* SET TASK A
Decide whether each statement agrees with the piece on Ruth and Naomi, answering yes or no and quoting the words of the piece that settle it: (i) Ruth will become King David's great grandmother; (ii) the wife agreed to the safari only if her sister could come; (iii) in the clock story, the clock fell off the mantle.
* SET TASK B
Carry the piece on Ruth and Naomi forward from its final sentence.

Monday, June 25, 2012

Old Mother Hubbard

"Old Mother Hubbard"
Ruth 1:1-22


Old Mother Hubbard

Went to the cupboard,

To give the poor dog a bone:

When she came there,

The cupboard was bare,

And so the poor dog had none.


The story of Ruth is an endearing one.  This story also has great historical significance, because Ruth will become King David’s great grandmother.  The story is not only about Ruth.  It also as to do, just as much, with her mother-in-law, Naomi.

Now when talking about mothers-in-law, one must be very careful.  The position and status of the mother-in-law rises and falls depending on who you are talking to.  For example, there was the wife who said to her husband when he came home from work “Such an odd thing happened today.  The clock fell off the mantle.  If it had fallen one minute sooner, it would have hit poor mother on the head.”
To which the husband replied, “I’ve always said that clock was slow.”

Most couples have a healthy, if not odd, sense of respect for mothers-in-law.  Although after watching a couple of episodes on that TV show, “Monsters In Law,” I don’t know.  That’s kind of a terrifying show.  I like to think I can pretty much get along with anyone, but after seeing a couple of those mothers-in-law, I’m not so sure.

There was once one long-suffering guy.  He always wanted to go to Africa and go on a safari.  He kept trying to talk his wife into going on his dream trip.  She kept balking.  Finally, she said, “I’ll go; but only if mother can come along, too.”  The man wasn’t too sure about that arrangement.  Finally he relented, wanting to go on a safari so bad.  The mother-in-law could come along.

One morning, the couple woke up in their tent, and discovered “mother,” was missing.  They look every where around the encampment for her.  Finally, in frantic alarm, they found mother standing in a clearing, staring eye-to-eye with a lion.  “John,” the wife screamed in a whisper.  “What shall we do?”
After some thought, the husband replied, “Well, it looks to me like the lion got himself into this fix.  Let him get himself out of it.”

Which is kind of the dilemma faced by Naomi.  Though she wasn’t facing a lion, she was nonetheless, staring down a lion-sized problem.  We must first understand her situation as if we were people sharing her same cultural setting, time period, and religious background.

* DATASET EXCERPTS
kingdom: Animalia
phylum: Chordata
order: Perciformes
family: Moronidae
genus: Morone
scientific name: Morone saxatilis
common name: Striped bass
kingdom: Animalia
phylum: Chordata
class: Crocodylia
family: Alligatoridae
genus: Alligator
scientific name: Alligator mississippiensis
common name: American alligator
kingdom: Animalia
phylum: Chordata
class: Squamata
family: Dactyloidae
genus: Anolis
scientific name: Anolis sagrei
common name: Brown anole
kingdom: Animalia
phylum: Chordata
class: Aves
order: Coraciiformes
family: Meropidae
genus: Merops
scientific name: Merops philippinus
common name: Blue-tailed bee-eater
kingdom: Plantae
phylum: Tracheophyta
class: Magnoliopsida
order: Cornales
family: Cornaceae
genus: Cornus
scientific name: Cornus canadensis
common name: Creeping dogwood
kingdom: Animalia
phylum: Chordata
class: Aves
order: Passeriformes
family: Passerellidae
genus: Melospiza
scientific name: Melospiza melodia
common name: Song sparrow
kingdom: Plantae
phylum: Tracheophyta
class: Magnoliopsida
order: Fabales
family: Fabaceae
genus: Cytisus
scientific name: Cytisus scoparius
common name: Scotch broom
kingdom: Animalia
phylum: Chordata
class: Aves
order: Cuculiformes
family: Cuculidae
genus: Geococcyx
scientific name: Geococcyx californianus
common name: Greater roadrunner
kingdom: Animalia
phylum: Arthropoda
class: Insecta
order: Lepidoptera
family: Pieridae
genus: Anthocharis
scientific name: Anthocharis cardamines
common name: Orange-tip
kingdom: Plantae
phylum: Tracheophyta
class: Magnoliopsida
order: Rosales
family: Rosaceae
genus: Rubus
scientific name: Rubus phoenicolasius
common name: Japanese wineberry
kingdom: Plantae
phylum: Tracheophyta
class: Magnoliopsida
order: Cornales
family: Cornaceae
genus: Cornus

* REPLY A
(i) Yes: "Ruth will become King David’s great grandmother."
(ii) No: "I’ll go; but only if mother can come along, too."
(iii) Yes: "The clock fell off the mantle."

* REPLY B
Naomi was a pleasant woman.  We know that from her name.  Names were give to people to fit their disposition.  Her name meant “sweetness.”  In other words, Naomi was a sweetheart.

Because of a famine, Naomi and her husband, Elimelech, and their two sons, packed up and moved to Moab, where there was promise of food.  Though they finally had enough to eat, a different tragedy struck this little family.  Elimelech died.  And then, a short time later, the two sons died.  That left Naomi with her two daughters-in-law, both of which were Moabite, non-Jews.  It’s interesting that the names of the two sons of Naomi mean “weakness,” and “come to an end.”  They seem to have been ill-fated from their birth.

The lion that Naomi faced was a result of those three deaths.  She wanted to go back to her home town of Bethlehem, but it wouldn’t be easy going for her.  She wouldn’t be welcomed back with open arms.  She faced deep social and religious stigma.  The reason was at least two-fold.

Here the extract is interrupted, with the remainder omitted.